Versailles was enchantingly beautiful. The way the gardens looked as the sun sank low and set the faces of the statues to flickering, as if they might speak. The way the Hall of Mirrors multiplied light to forever. The dancing fountains, the silver stretch of the Grand Canal and its black-prowed gondolas, the mournful hush of doves in the trees at dusk. It was all extraordinary, all magical.

But under the surface of the glamoire there was rot. The mice in the wainscoting, the courtiers’ lapdogs who shat in the corners, the stink of urine and decay in the less-used hallways where drunk or lost visitors relieved themselves. Suddenly she understood: the magic of Versailles was like the magic of the turned coins in her purse.
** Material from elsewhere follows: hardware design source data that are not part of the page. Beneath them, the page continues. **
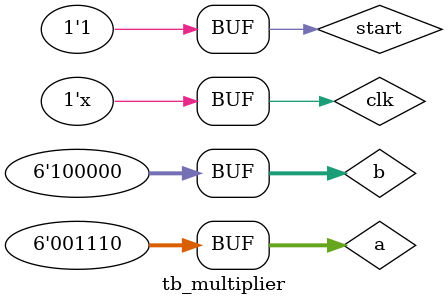
<source format=v>
`timescale 1ns / 1ps


module tb_multiplier;

	// Inputs
	reg [5:0] a;
	reg [5:0] b;
	reg clk;
	reg start;

	// Outputs
	wire [11:0] product;
	wire done;
	// Instantiate the Unit Under Test (UUT)
	multiplier uut (
		.a(a), 
		.b(b), 
		.clk(clk), 
		.start(start), 
		.product(product),
		.done(done)
	);

	initial begin
		// Initialize Inputs
		a = 14;
		b = 32;
		clk = 0;
		start = 0;

		// Wait 100 ns for global reset to finish
		#50;
      start = 1;
		#50;
		// Add stimulus here

	end
      
	always begin
		#20 clk = !clk;
	end
endmodule


</source>
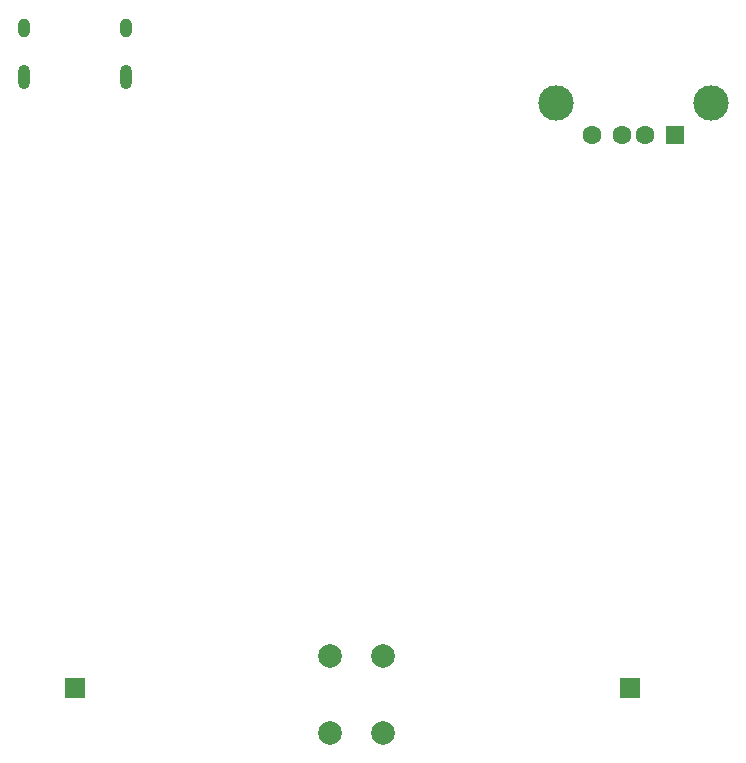
<source format=gbr>
%TF.GenerationSoftware,KiCad,Pcbnew,5.1.9*%
%TF.CreationDate,2021-06-15T13:05:46+08:00*%
%TF.ProjectId,Power-TEST,506f7765-722d-4544-9553-542e6b696361,rev?*%
%TF.SameCoordinates,Original*%
%TF.FileFunction,Copper,L2,Bot*%
%TF.FilePolarity,Positive*%
%FSLAX46Y46*%
G04 Gerber Fmt 4.6, Leading zero omitted, Abs format (unit mm)*
G04 Created by KiCad (PCBNEW 5.1.9) date 2021-06-15 13:05:46*
%MOMM*%
%LPD*%
G01*
G04 APERTURE LIST*
%TA.AperFunction,ComponentPad*%
%ADD10R,1.700000X1.700000*%
%TD*%
%TA.AperFunction,ComponentPad*%
%ADD11O,1.000000X1.600000*%
%TD*%
%TA.AperFunction,ComponentPad*%
%ADD12O,1.000000X2.100000*%
%TD*%
%TA.AperFunction,ComponentPad*%
%ADD13C,3.000000*%
%TD*%
%TA.AperFunction,ComponentPad*%
%ADD14R,1.600000X1.600000*%
%TD*%
%TA.AperFunction,ComponentPad*%
%ADD15C,1.600000*%
%TD*%
%TA.AperFunction,ComponentPad*%
%ADD16C,2.000000*%
%TD*%
G04 APERTURE END LIST*
D10*
%TO.P,J3,1*%
%TO.N,Net-(C3-Pad2)*%
X52070000Y-110490000D03*
%TD*%
%TO.P,J2,1*%
%TO.N,BATT+*%
X99060000Y-110490000D03*
%TD*%
D11*
%TO.P,J1,S1*%
%TO.N,GND*%
X47750000Y-54595000D03*
X56390000Y-54595000D03*
D12*
X56390000Y-58775000D03*
X47750000Y-58775000D03*
%TD*%
D13*
%TO.P,J4,5*%
%TO.N,GND*%
X92800000Y-60960000D03*
X105940000Y-60960000D03*
D14*
%TO.P,J4,1*%
%TO.N,Net-(C4-Pad2)*%
X102870000Y-63670000D03*
D15*
%TO.P,J4,2*%
%TO.N,Net-(J4-Pad2)*%
X100370000Y-63670000D03*
%TO.P,J4,3*%
%TO.N,Net-(J4-Pad3)*%
X98370000Y-63670000D03*
%TO.P,J4,4*%
%TO.N,GND*%
X95870000Y-63670000D03*
%TD*%
D16*
%TO.P,SW1,2*%
%TO.N,GND*%
X78160000Y-114300000D03*
%TO.P,SW1,1*%
%TO.N,Net-(R4-Pad1)*%
X73660000Y-114300000D03*
%TO.P,SW1,2*%
%TO.N,GND*%
X78160000Y-107800000D03*
%TO.P,SW1,1*%
%TO.N,Net-(R4-Pad1)*%
X73660000Y-107800000D03*
%TD*%
M02*

</source>
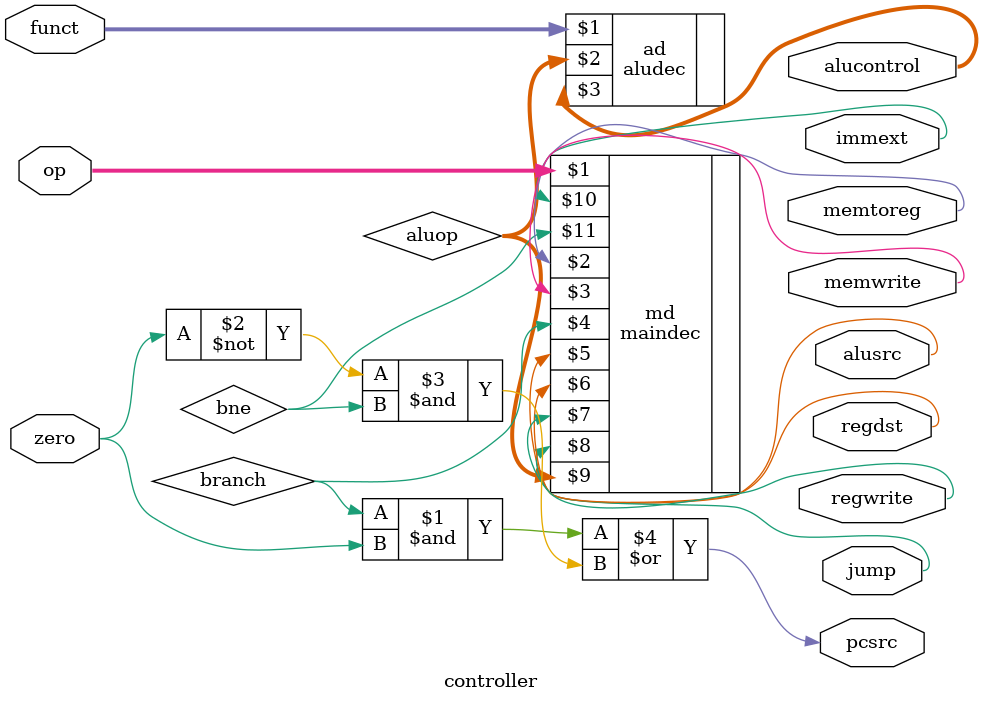
<source format=sv>
`timescale 1ns / 1ps


module controller(
input logic [5:0]op,funct,
input logic zero,
output logic memtoreg,memwrite,
output logic pcsrc,alusrc,
output logic regdst,regwrite,
output logic jump,
output logic[2:0]alucontrol,
output logic immext //+
    );
    
logic [2:0]aluop;//2->3
logic branch,bne;//+bne

maindec md(op,memtoreg,memwrite,branch,
            alusrc,regdst,regwrite,jump,aluop,immext,bne);//+immext,bne
aludec ad(funct,aluop,alucontrol);
assign pcsrc = (branch & zero) | ((~zero) & bne);//+pcsrc
endmodule

</source>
“It’s been more than sixty years since Louis XIV died, even longer since he built Versailles. The enchantments are fading, aren’t they?”

“Bien s?r. It’s the royals’ own fault. Louis XIV wasn’t particularly protective of the magicians. Once they were here, all the nasty, greedy courtiers—desperate to rise, desperate to be in favor with the Sun King—wanted la magie.” Chandon’s voice rose to a pleading, nasal squeak: “‘Please, dashing magician, make my enemy sick and make my friend forget a debt’; ‘please, charming magician, make me beautiful forever and ever.’ ‘Magician, make this person fall in love with me and I will make sure you are handsomely rewarded.’ Can you imagine how tired those magicians were?”
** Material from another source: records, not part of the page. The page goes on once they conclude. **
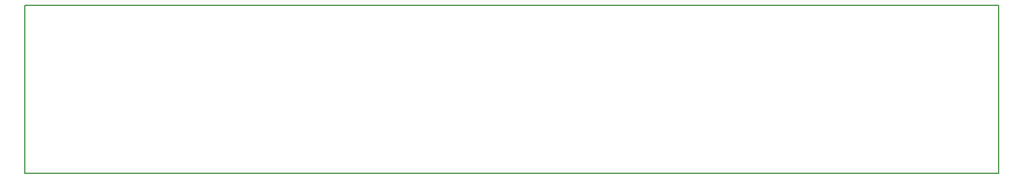
<source format=gbr>
G04 #@! TF.FileFunction,Profile,NP*
%FSLAX46Y46*%
G04 Gerber Fmt 4.6, Leading zero omitted, Abs format (unit mm)*
G04 Created by KiCad (PCBNEW 0.201505071723+5645~23~ubuntu14.04.1-product) date dom 10 mag 2015 16:46:30 CEST*
%MOMM*%
G01*
G04 APERTURE LIST*
%ADD10C,0.100000*%
%ADD11C,0.200000*%
G04 APERTURE END LIST*
D10*
D11*
X34290000Y-115570000D02*
X34290000Y-116840000D01*
X173990000Y-115570000D02*
X173990000Y-116840000D01*
X34290000Y-92710000D02*
X34290000Y-115570000D01*
X173990000Y-92710000D02*
X173990000Y-115570000D01*
X34290000Y-92710000D02*
X173990000Y-92710000D01*
X173990000Y-116840000D02*
X34290000Y-116840000D01*
M02*

</source>
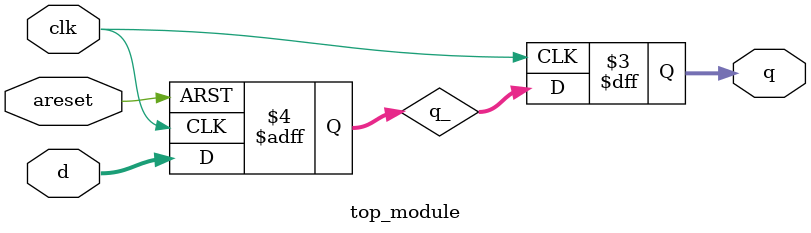
<source format=sv>
module top_module(
  input clk,
  input [7:0] d,
  input areset,
  output reg [7:0] q);

  reg [7:0] q_;

  always @(posedge clk or posedge areset) begin
    if (areset)
      q_ <= 8'b0;
    else
      q_ <= d;
  end

  always @(posedge clk) begin
    q <= q_;
  end

endmodule

</source>
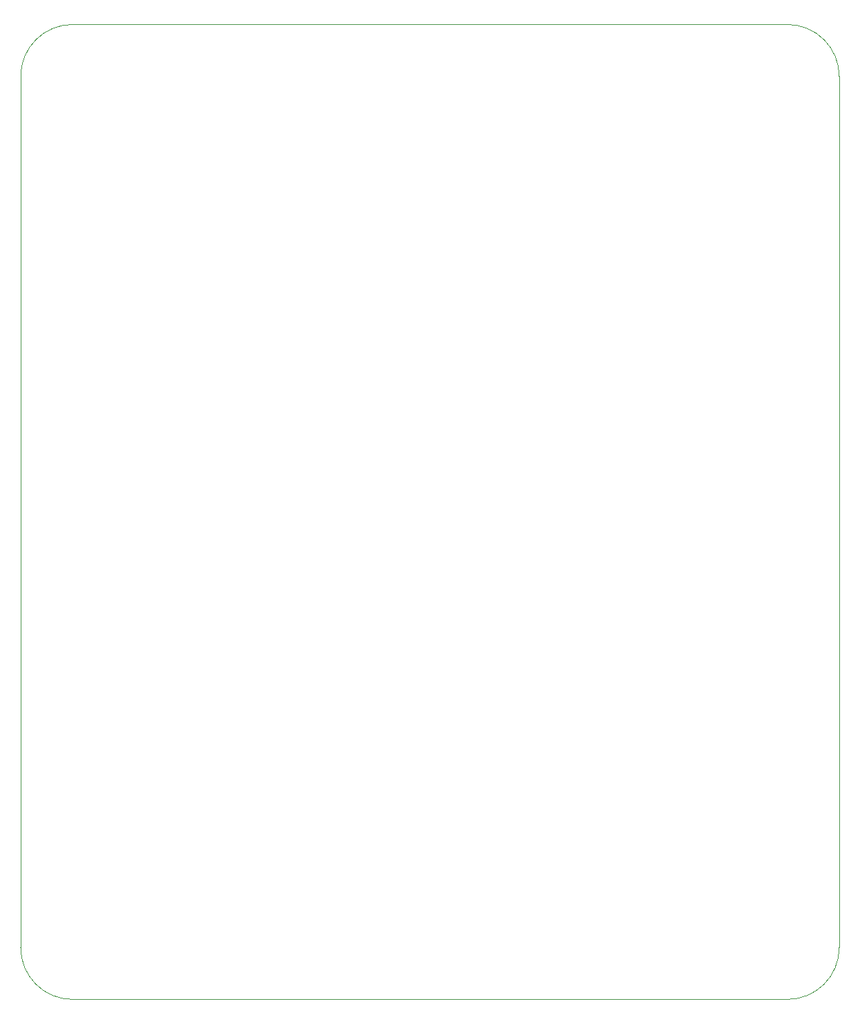
<source format=gbr>
G04 #@! TF.GenerationSoftware,KiCad,Pcbnew,(5.1.5)-3*
G04 #@! TF.CreationDate,2020-07-25T15:17:41-04:00*
G04 #@! TF.ProjectId,bottom-plate,626f7474-6f6d-42d7-906c-6174652e6b69,rev?*
G04 #@! TF.SameCoordinates,Original*
G04 #@! TF.FileFunction,Profile,NP*
%FSLAX46Y46*%
G04 Gerber Fmt 4.6, Leading zero omitted, Abs format (unit mm)*
G04 Created by KiCad (PCBNEW (5.1.5)-3) date 2020-07-25 15:17:41*
%MOMM*%
%LPD*%
G04 APERTURE LIST*
%ADD10C,0.050000*%
G04 APERTURE END LIST*
D10*
X99060000Y-43180000D02*
X99060000Y-149860000D01*
X193040000Y-36830000D02*
X105410000Y-36830000D01*
X199390000Y-149860000D02*
X199390000Y-43180000D01*
X105410000Y-156210000D02*
X193040000Y-156210000D01*
X105410000Y-156210000D02*
G75*
G02X99060000Y-149860000I0J6350000D01*
G01*
X99060000Y-43180000D02*
G75*
G02X105410000Y-36830000I6350000J0D01*
G01*
X193040000Y-36830000D02*
G75*
G02X199390000Y-43180000I0J-6350000D01*
G01*
X199390000Y-149860000D02*
G75*
G02X193040000Y-156210000I-6350000J0D01*
G01*
M02*

</source>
Somewhere, a door opened and closed. Chandon fell silent. He listened intently, his hazel eyes narrowed, then shook his head.

“And that’s when it all went wrong. One of the king’s mistresses bought a love spell to use on the Sun King, and when he found out—mon Dieu!” Chandon pretend-glowered. “How dare anyone attempt magic on the person of the king! Inquisitions! Torture!” His voice dropped, a note of real fear in it. “Then came the burning of the witches, as he called them.”